The following is a report of the group discussion that occurred last Saturday, revolving around the general topic of “Being Christian In Second Life.” These discussions happen every Saturday at 11 a.m. SLT, at the benches in front of the Parish House. All are welcome to attend! Arundel Dragonash, who co-moderates these discussions (along with Joyous Schism) prepared the following summary.
Our group was smaller this week, and the discussion centered around the above – more personal – question than in previous weeks. The answers to the question covered a wide range!
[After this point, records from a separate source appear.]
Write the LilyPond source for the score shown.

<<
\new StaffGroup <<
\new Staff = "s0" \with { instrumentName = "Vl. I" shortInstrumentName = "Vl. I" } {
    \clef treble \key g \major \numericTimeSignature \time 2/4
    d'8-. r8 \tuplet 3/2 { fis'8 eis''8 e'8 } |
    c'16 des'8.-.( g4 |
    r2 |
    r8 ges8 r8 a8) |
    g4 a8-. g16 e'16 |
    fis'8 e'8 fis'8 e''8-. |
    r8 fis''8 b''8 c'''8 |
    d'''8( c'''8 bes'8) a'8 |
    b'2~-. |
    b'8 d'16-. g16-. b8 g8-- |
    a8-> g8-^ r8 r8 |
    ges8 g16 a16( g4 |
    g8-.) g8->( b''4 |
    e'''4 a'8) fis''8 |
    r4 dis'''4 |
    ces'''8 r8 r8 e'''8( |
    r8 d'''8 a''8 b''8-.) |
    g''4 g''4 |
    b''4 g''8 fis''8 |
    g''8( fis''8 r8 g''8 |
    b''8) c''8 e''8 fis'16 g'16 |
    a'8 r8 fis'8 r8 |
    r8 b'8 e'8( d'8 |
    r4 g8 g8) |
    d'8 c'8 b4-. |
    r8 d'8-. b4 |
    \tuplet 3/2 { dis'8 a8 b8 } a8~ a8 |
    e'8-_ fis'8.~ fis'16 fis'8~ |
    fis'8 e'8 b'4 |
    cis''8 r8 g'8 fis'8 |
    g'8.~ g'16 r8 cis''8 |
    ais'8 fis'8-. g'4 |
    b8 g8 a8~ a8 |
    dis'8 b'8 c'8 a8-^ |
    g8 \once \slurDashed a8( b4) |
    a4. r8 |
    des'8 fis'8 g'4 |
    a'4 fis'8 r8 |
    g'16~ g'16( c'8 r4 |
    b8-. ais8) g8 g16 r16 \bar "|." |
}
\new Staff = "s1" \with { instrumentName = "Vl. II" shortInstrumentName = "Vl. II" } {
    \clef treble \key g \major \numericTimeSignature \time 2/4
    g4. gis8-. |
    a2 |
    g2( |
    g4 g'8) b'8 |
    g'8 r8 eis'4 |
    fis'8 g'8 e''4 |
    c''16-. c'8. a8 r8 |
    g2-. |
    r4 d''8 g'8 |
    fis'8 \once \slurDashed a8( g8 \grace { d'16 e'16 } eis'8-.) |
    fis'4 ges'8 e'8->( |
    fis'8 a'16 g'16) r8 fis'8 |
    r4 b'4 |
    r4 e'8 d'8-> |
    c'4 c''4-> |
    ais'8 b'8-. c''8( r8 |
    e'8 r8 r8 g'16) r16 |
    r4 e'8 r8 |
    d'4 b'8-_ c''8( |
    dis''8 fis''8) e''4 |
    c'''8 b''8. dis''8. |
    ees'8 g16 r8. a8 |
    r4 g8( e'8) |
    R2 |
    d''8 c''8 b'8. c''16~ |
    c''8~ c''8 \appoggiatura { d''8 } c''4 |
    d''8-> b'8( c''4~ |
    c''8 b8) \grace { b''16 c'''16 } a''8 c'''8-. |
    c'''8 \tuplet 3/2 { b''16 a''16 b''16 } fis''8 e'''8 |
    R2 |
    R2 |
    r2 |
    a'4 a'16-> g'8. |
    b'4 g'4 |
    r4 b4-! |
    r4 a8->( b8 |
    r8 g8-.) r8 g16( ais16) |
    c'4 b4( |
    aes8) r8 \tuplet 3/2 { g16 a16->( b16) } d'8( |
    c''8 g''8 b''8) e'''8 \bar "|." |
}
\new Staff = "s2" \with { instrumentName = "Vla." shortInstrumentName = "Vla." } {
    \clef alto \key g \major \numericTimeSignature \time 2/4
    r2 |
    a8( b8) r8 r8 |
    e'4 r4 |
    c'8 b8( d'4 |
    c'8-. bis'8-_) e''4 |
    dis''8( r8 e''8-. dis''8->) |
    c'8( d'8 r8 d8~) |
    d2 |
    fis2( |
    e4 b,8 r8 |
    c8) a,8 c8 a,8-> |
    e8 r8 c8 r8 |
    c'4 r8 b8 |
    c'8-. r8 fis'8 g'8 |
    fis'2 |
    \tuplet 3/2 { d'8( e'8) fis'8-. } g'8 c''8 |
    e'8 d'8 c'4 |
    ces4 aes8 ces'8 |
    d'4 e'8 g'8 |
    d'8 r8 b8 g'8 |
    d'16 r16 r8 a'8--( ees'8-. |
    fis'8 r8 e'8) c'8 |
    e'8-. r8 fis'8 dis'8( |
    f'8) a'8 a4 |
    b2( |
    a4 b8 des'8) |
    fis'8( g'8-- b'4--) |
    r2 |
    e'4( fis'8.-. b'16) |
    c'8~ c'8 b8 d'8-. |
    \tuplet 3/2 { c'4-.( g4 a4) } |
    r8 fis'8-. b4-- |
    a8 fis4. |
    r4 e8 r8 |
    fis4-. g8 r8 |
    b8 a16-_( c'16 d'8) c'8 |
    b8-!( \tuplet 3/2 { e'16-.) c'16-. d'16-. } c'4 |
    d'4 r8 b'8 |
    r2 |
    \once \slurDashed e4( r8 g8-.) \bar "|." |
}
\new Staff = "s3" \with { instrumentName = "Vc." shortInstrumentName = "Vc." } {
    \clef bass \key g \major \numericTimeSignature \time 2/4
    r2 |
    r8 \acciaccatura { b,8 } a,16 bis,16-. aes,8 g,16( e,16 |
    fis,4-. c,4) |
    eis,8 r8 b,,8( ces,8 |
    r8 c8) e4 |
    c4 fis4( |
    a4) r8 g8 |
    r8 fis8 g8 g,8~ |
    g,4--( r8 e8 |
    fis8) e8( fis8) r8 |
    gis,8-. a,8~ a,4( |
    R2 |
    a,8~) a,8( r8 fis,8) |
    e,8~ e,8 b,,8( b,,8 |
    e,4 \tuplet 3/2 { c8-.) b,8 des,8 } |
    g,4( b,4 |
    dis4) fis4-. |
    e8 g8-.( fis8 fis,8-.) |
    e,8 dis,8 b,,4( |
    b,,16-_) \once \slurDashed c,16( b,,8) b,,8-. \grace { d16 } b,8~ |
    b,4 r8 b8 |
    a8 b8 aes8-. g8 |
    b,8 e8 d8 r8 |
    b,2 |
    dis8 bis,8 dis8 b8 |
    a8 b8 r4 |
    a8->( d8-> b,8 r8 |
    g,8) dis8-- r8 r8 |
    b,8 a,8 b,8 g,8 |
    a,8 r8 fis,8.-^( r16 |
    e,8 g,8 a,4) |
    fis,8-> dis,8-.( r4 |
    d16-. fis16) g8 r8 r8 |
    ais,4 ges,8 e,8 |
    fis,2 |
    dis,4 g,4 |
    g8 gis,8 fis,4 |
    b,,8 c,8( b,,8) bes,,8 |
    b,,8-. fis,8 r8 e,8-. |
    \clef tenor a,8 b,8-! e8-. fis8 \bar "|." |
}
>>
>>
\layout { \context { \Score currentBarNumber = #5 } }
Community was one of the first things mentioned. Broadly, the concept of community was said to include meeting people and making friends with similar interests and viewpoints and a place to gather for spiritual renewal as well as for more “serious” conversation than is routinely found in other areas of SL. Many of us enjoy the wider world aspect of those friendships, and enjoy such friendships beyond our geographical province, which (to me at least) makes this a truly Anglican congregation. Another aspect of the virtual-ness of the place can allow the isolated to participate in a Christian community; Arkin has already discovered the home-bound in our little community, and the Outback of Australia was mentioned, where distance is vast and becoming more of a problem as the cost of petrol keeps rising.
The discussion then turned to how we as individuals express our Christianity in SL. Many described close similarities between RL expression and SL expression, but some expressed a greater individual freedom within SL, with fewer social constraints on their expression of deeply felt Christianity. There was also mention of the chance for RL pastors to participate in services as part of the congregation, a welcome change.
Consensus was reached that all of us consider our Anglican community in SL to be a very important part of our lives! Though not mentioed in discussion, I know that all our prayers are with Arkin (Mark Brown) as he presents (and represents) us to the greater Anglican Communion this month.
NOTE: For a wonderful commentary on the place-ness of SL and other virtual worlds, I suggest the new book Coming of Age in Second Life by Tom Boellstorff, an associate professor of anthropology at the University of California Irvine.